Boom, look at that. You’ve got yourself a compass now. 🔥

How the Event Maturity Model works

The Event Maturity Model consists of five stages, each with three progression levels (Activation, Expansion, and Mastery), so you can track where you are and how to level up.

As you move through the stages, your events evolve from tactical execution to strategic growth levers, all the way to shaping something bigger: community, conversation, and the future of your industry. At that point, events aren’t just what you do—they’re part of who your brand is.

Graphic illustrating five stages of event maturity: Stage 1 – Optimize event registration; Stage 2 – Capture full-funnel attendee insights; Stage 3 – Map events to revenue impact; Stage 4 – Become a core revenue driver; Stage 5 – Grow a brand-driven community.

Couple things to keep in mind:

First, this framework isn’t your typical step-by-step “how to plan an event” checklist. It’s not necessarily linear. Think of it more like a mindset shift—a way to zoom out and see your events not just as one-off tactics, but as powerful programs that can grow, evolve, and drive big-picture impact. It's about leveling up how you think about events, so you can level up how you do them.

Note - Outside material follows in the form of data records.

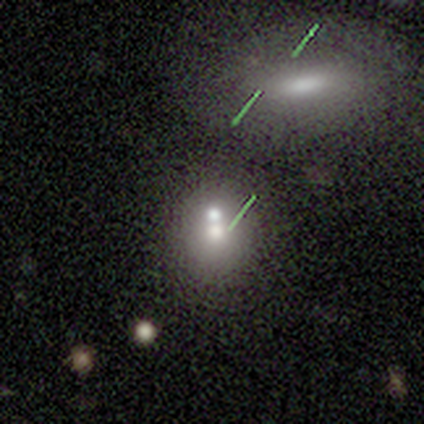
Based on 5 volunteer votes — Overall: smooth (60%; star or artifact 40%). How rounded: round (67%; in between 33%). Merging: merger (67%; none 33%).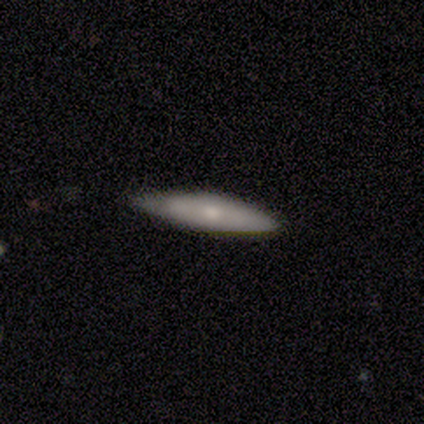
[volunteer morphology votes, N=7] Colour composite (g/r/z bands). It shows a smooth galaxy with no disk features (57%) that is in between round and cigar-shaped (50%, tied with cigar-shaped). Merging: none (57%).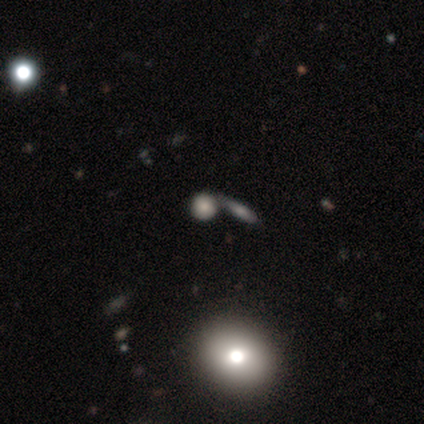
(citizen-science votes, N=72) smooth-or-featured: smooth: 75% | featured or disk: 12% | star or artifact: 12%
  how-rounded: round: 78% | in between: 15% | cigar-shaped: 7%
  merging: none: 46% | merger: 44% | minor disturbance: 6% | major disturbance: 3%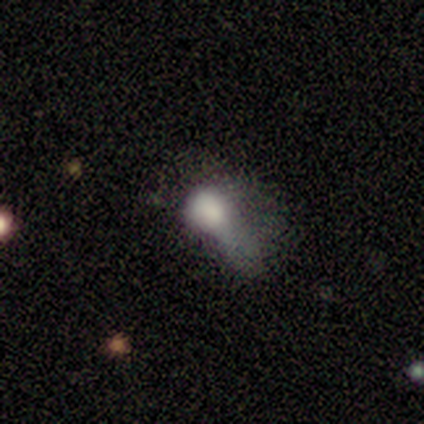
smooth-or-featured: smooth: 80% | star or artifact: 20% | featured or disk: 0%
  how-rounded: in between: 75% | round: 25% | cigar-shaped: 0%
  merging: major disturbance: 50% | none: 25% | minor disturbance: 25% | merger: 0%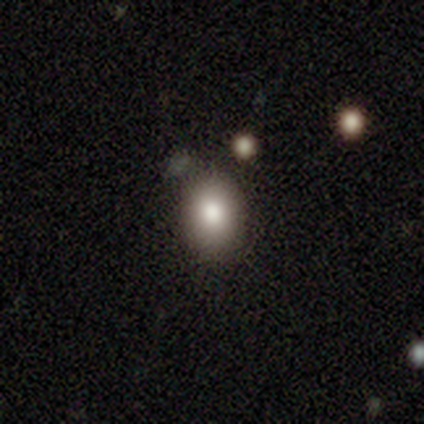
Smooth or featured? 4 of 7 (57%) said star or artifact.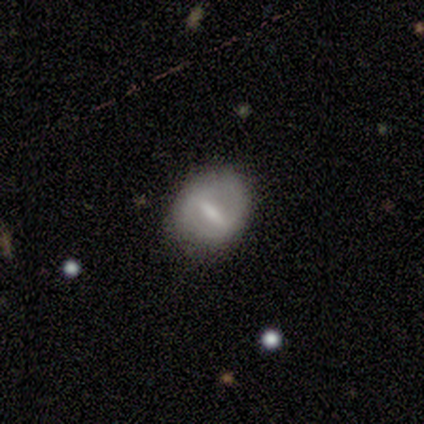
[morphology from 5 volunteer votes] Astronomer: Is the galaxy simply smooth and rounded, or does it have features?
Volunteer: featured or disk — 60%.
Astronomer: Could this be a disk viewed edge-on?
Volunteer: no — 67%.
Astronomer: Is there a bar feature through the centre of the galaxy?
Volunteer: strong — 100%.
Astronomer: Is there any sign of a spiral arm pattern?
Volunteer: no — 100%.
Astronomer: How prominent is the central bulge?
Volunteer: moderate — 50%, tied with small at 50%.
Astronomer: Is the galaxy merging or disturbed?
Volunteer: none — 100%.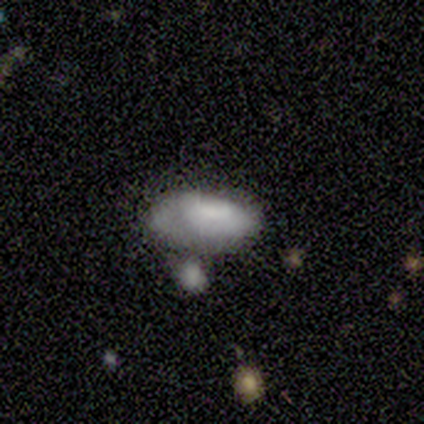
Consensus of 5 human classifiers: A smooth galaxy with no disk features (60%) that is in between round and cigar-shaped (100%).

Vote fractions:
- Smooth or featured? smooth: 60% / star or artifact: 40% / featured or disk: 0%
- How rounded? in between: 100% / round: 0% / cigar-shaped: 0%
- Merging? minor disturbance: 67% / none: 33% / major disturbance: 0% / merger: 0%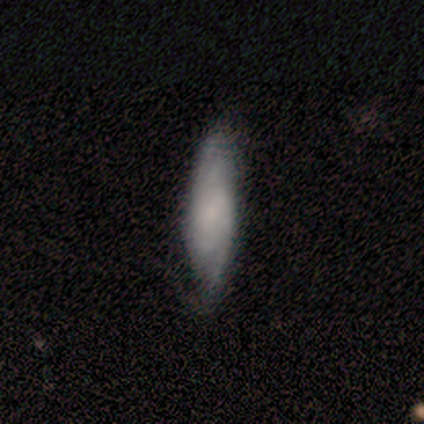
Smooth or featured: smooth — 100%
How rounded: cigar-shaped — 100%
Merging: minor disturbance — 67% (none — 33%)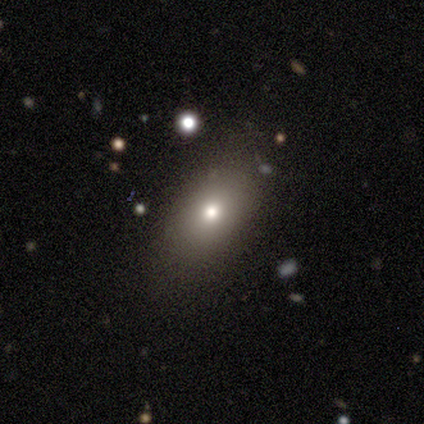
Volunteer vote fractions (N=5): smooth 60%, star or artifact 40%, featured or disk 0%. Down the decision tree: how rounded — in between (67%); merging — none (67%).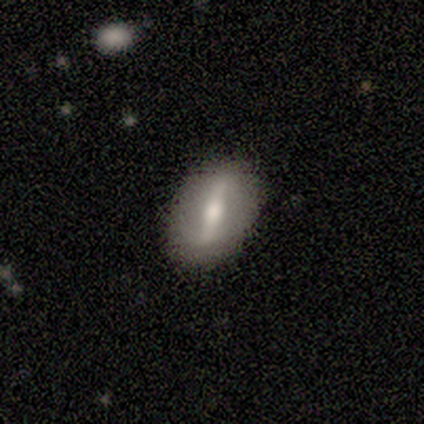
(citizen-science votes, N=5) Overall: featured or disk (80%). Edge-on disk: no (75%). Bar: strong (67%; weak 33%). Spiral arms: no (67%; yes 33%). Bulge size: moderate (100%). Merging: none (80%).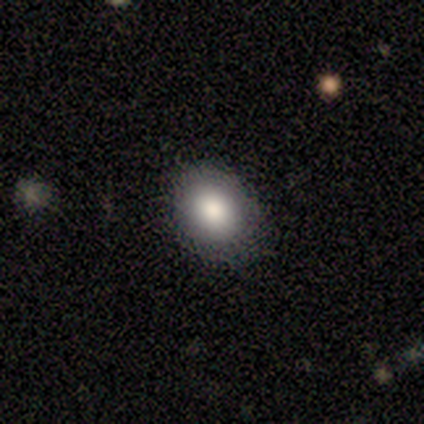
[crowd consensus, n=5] Volunteers were most divided on "merging": none: 60%, minor disturbance: 40%, major disturbance: 0%, merger: 0%. More confident: how rounded — in between (100%); smooth or featured — smooth (80%).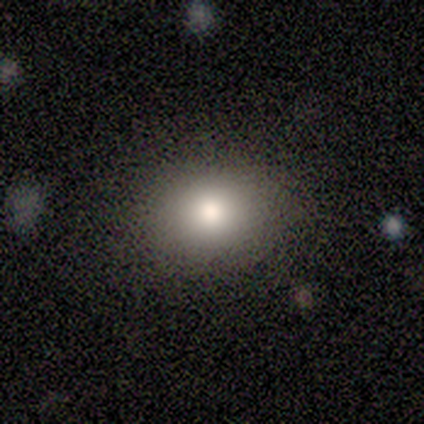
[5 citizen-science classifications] smooth_or_featured: smooth (p=0.80) [alt: star or artifact p=0.20]
how_rounded: round (p=0.75) [alt: in between p=0.25]
merging: none (p=1.00)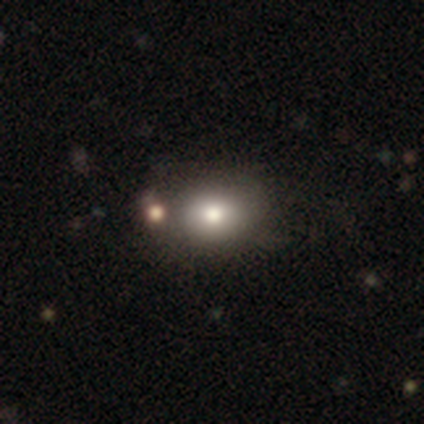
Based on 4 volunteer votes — A star or artifact, not a galaxy (50%).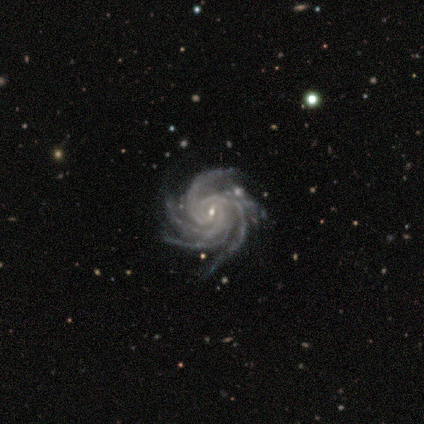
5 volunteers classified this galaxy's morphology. A featured or disk galaxy (100%) with a weak bar (60%), more than 4 (60%) tight (80%) spiral arms (100%) and a small central bulge (100%).

Vote fractions:
- Smooth or featured? featured or disk: 100% / smooth: 0% / star or artifact: 0%
- Edge-on disk? no: 100% / yes: 0%
- Bar? weak: 60% / strong: 40% / no: 0%
- Spiral arms? yes: 100% / no: 0%
- Spiral winding? tight: 80% / medium: 20% / loose: 0%
- Spiral arm count? more than 4: 60% / 4: 40% / 1: 0% / 2: 0% / 3: 0% / can't tell: 0%
- Bulge size? small: 100% / dominant: 0% / large: 0% / moderate: 0% / none: 0%
- Merging? none: 100% / minor disturbance: 0% / major disturbance: 0% / merger: 0%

Second, this isn’t about rushing to Stage 5 (which, full transparency, is boss level. It’s rare, and few get there—but that’s what makes it worth aiming for). 

Rather, it’s about mastering each stage, building upon each one as a stronger foundation for the next. No matter where you start, there’s value and opportunity at every level. 

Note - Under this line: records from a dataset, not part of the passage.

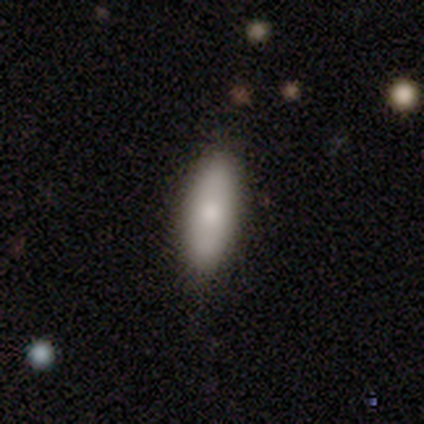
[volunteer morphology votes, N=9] Overall: smooth (89%). How rounded: in between (50%, tied with cigar-shaped). Merging: none (78%).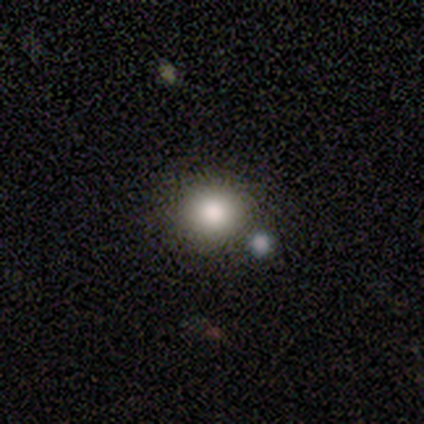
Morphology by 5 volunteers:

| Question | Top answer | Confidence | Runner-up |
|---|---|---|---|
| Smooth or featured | smooth | 100% | — |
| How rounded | round | 80% | in between (20%) |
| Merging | none | 100% | — |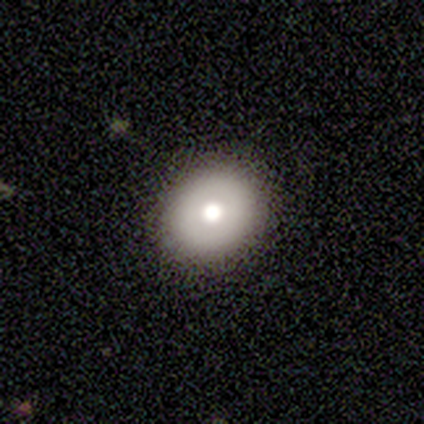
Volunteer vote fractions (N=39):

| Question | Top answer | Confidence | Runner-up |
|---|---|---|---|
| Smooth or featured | smooth | 82% | featured or disk (18%) |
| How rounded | round | 66% | in between (34%) |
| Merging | none | 90% | minor disturbance (5%) |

In fact, you might find yourself at different levels in different stages; that’s not only okay, it’s expected. As you master each stage, you’re on your way to building a high-impact, revenue-generating, community-focused event ecosystem.

You can host as many events as you want. But there are certain things that need to happen pre-, during-, and post-event to effectively drive ROI and long-term gains. The Event Maturity Model covers all of those pieces.
Stefanie Ordoveza, Head of Events at Guild

Who Is the Event Maturity Model for?

The Event Maturity Model is for leaders who run revenue-driving events. If you’re ready to shift from running events to running an event ecosystem that powers business, customer loyalty, and brand leadership, you’re in the right spot.

It’s designed to help you connect your event work to what your exec team cares about most: pipeline, retention, and market influence.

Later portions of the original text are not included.